PROVIDED PASSAGE
=-=-=

Leonid Gilburd

Mid-infrared Polaritonic Coupling between Boron Nitride Nanotubes and Graphene

Boron nitride (BN) is considered to be a promising substrate for graphene-based devices in part because its large band gap can serve to insulate graphene in layered heterostructures. At mid-infrared frequencies, graphene supports surface plasmon polaritons (SPPs), whereas hexagonal-BN (h-BN) is found to support surface phonon polaritons (SPhPs). We report on the observation of infrared polaritonic coupling between graphene SPPs and boron nitride nanotube (BNNT) SPhPs. Infrared scattering type scanning near-field optical microscopy is used to obtain spatial distribution of the two types of polaritons at the nanoscale. The observation suggests that those polaritons interact at the nanoscale in a one-dimensional/two-dimensional (1D/2D) geometry, exchanging energy in a nonplanar configuration at the nanoscale. Control of the polaritonic interaction is achieved by adjustment of the graphene Fermi level through voltage gating. Our observation suggests that boron nitride nanotubes and graphene can interact at mid-infrared frequencies and coherently exchange their energies at the nanoscale through the overlap of mutual electric near field of surface phonon polaritons and surface plasmon polaritons. Such interaction enables the design of nano-optical devices based on BNNT-graphene polaritonics in the mid-infrared range.

Phase stabilized homodyne of infrared scattering type scanning near-field optical microscopy

Scattering type scanning near-field optical microscopy (s-SNOM) allows sub diffraction limited spatial resolution. Interferometric homodyne detection in s-SNOM can amplify the signal and extract vibrational responses based on sample absorption. A stable reference phase is required for a high quality homodyne-detected near-field signal. This work presents the development of a phase stabilization mechanism for s-SNOM to provide stable homodyne conditions. The phase stability is found to be better than 0.05 rad for the mid infrared light source. Phase stabilization results in improved near field images and vibrational spectroscopies. Spatial inhomogeneities of the boron nitride nanotubes are measured and compared.

Near-Field Infrared Pump-Probe Imaging of Surface Phonon Coupling in Boron Nitride Nanotubes.

Surface phonon modes are lattice vibrational modes of a solid surface. Two common surface modes, called longitudinal and transverse optical modes, exhibit lattice vibration along or perpendicular to the direction of the wave. We report a two-color, infrared pump-infrared probe technique based on scattering type near-field optical microscopy (s-SNOM) to spatially resolve coupling between surface phonon modes. Spatially varying couplings between the longitudinal optical and surface phonon polariton modes of boron nitride nanotubes are observed, and a simple model is proposed.

=-=-=

SUPPLIED DATA
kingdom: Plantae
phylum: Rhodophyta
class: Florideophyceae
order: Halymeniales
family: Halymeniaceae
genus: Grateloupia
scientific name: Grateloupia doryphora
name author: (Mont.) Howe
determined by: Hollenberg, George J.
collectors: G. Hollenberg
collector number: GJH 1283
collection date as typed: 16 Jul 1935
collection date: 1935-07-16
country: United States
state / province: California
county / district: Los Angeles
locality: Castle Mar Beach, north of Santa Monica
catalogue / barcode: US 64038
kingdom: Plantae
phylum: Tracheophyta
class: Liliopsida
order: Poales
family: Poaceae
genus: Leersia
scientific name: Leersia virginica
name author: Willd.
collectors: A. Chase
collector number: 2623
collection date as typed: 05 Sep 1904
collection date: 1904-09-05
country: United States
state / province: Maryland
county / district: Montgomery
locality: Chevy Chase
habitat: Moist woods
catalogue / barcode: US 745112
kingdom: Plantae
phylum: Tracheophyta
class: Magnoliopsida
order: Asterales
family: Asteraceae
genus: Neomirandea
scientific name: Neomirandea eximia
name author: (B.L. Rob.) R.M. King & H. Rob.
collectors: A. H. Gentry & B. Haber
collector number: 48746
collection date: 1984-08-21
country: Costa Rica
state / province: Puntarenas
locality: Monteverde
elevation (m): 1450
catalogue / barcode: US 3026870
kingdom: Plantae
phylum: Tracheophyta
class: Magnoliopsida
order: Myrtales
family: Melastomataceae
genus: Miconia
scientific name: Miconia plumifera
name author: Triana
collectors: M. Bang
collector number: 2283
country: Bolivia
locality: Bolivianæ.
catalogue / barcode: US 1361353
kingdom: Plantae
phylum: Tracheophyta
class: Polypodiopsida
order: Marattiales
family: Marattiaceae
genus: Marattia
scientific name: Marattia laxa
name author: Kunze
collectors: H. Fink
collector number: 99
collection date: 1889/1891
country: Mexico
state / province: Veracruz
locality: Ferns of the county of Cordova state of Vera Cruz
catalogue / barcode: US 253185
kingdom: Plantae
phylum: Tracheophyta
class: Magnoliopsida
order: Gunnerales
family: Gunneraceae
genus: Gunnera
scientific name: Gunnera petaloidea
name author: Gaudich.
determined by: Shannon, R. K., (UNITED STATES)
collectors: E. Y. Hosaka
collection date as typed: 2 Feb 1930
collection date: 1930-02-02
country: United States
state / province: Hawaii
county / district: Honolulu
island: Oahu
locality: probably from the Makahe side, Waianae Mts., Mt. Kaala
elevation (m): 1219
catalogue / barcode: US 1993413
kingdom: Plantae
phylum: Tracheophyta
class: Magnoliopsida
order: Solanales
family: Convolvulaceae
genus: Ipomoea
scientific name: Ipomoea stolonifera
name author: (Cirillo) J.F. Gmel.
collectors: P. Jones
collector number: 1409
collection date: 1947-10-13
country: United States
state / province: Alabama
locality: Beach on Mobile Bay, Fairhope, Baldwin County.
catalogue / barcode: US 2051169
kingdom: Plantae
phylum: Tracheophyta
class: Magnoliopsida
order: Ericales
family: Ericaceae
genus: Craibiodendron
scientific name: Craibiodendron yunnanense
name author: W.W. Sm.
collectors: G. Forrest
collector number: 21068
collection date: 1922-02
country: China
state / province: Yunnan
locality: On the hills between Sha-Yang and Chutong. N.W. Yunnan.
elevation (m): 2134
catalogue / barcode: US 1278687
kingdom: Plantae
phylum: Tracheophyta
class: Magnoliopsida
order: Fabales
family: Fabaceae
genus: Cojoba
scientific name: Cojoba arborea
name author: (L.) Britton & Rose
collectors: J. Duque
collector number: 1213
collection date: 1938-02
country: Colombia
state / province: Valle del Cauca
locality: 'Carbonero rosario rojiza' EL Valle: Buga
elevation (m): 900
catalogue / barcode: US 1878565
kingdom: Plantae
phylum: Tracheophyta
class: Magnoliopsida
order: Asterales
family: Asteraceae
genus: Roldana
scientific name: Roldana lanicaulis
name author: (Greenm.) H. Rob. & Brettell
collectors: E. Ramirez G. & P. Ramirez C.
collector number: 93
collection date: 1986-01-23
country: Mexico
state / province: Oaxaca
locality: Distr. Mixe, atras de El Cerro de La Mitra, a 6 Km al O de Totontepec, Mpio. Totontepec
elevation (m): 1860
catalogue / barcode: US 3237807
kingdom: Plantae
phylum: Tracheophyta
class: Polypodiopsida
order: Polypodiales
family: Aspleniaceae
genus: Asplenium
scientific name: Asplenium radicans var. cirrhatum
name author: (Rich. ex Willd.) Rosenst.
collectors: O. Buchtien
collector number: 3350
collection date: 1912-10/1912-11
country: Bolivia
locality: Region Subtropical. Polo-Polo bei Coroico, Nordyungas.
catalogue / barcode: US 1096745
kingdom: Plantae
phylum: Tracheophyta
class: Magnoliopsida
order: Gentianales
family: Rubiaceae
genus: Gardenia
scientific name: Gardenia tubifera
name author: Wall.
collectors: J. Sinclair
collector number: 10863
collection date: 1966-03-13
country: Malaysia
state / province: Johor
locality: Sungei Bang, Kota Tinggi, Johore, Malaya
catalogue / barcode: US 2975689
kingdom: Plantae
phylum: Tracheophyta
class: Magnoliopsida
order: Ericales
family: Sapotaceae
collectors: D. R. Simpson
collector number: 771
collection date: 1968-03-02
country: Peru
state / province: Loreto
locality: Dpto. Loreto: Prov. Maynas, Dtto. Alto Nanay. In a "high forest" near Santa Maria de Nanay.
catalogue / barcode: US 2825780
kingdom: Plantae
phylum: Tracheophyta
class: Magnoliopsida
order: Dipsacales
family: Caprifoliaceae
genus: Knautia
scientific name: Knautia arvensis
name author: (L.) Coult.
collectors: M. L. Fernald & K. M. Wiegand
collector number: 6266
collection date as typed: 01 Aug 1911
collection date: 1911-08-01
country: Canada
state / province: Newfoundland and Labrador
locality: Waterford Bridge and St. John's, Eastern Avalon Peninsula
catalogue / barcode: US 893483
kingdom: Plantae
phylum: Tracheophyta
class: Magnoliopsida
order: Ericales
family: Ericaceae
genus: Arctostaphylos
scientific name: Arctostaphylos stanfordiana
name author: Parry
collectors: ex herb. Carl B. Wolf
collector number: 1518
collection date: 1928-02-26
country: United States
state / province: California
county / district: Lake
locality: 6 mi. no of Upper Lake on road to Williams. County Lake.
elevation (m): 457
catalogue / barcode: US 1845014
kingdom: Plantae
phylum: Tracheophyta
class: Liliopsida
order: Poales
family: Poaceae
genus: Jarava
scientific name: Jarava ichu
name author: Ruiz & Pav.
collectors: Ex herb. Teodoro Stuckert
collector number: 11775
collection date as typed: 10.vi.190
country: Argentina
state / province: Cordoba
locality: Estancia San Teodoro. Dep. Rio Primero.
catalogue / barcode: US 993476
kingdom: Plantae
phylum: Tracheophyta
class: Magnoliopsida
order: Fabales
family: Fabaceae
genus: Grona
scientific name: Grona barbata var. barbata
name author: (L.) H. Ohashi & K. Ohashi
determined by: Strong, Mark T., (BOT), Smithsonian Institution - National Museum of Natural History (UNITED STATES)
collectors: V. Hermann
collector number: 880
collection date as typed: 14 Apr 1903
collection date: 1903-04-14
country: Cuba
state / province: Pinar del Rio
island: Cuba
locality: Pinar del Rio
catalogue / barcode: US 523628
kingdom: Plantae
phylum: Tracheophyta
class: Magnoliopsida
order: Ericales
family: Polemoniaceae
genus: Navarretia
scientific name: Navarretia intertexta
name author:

=-=-=

COMPLETE THE FOLLOWING
a) Turn the catalog rows starting at the line containing "genus: Miconia" and ending at the line containing "scientific name: Marattia laxa" into a JSON list of strings, one string per line, with blank lines omitted.
b) Go on with the near-field microscopy abstracts, picking up after their final sentence.
The catalog rows and the near-field microscopy abstracts come from unrelated sources.

SOLVED PROBLEMS
a)
[
  "genus: Miconia",
  "scientific name: Miconia plumifera",
  "name author: Triana",
  "collectors: M. Bang",
  "collector number: 2283",
  "country: Bolivia",
  "locality: Bolivianæ.",
  "catalogue / barcode: US 1361353",
  "kingdom: Plantae",
  "phylum: Tracheophyta",
  "class: Polypodiopsida",
  "order: Marattiales",
  "family: Marattiaceae",
  "genus: Marattia",
  "scientific name: Marattia laxa"
]

b)
Mid-infrared surface phonon polaritons in boron-nitride nanotubes

Boron-nitride nanotubes (BNNTs) are structural analogs of carbon nanotubes formed from hexagonal boron-nitride (h-BN) sheets. h-BN exhibits strong phonon resonances which result in a negative permittivity band in the mid-infrared (mid-IR) part of the electromagnetic spectrum. Recently, we have experimentally demonstrated that BNNTs can support one-dimensional surface phonon polaritons (SPhPs) in the mid-IR. In this work, we thoroughly study the modal characteristics of the SPhP modes of BNNTs with respect to their structural attributes, such as diameter, hollowness, and ellipticity, as well as dispersion as a function of frequency. As is discussed in detail throughout the paper, the SPhP modes of BNNTs offer deep-subwavelength field confinement and large field enhancement and provide a viable means for nanophotonics, near-field optics, and thermo-optics at mid-IR wavelengths.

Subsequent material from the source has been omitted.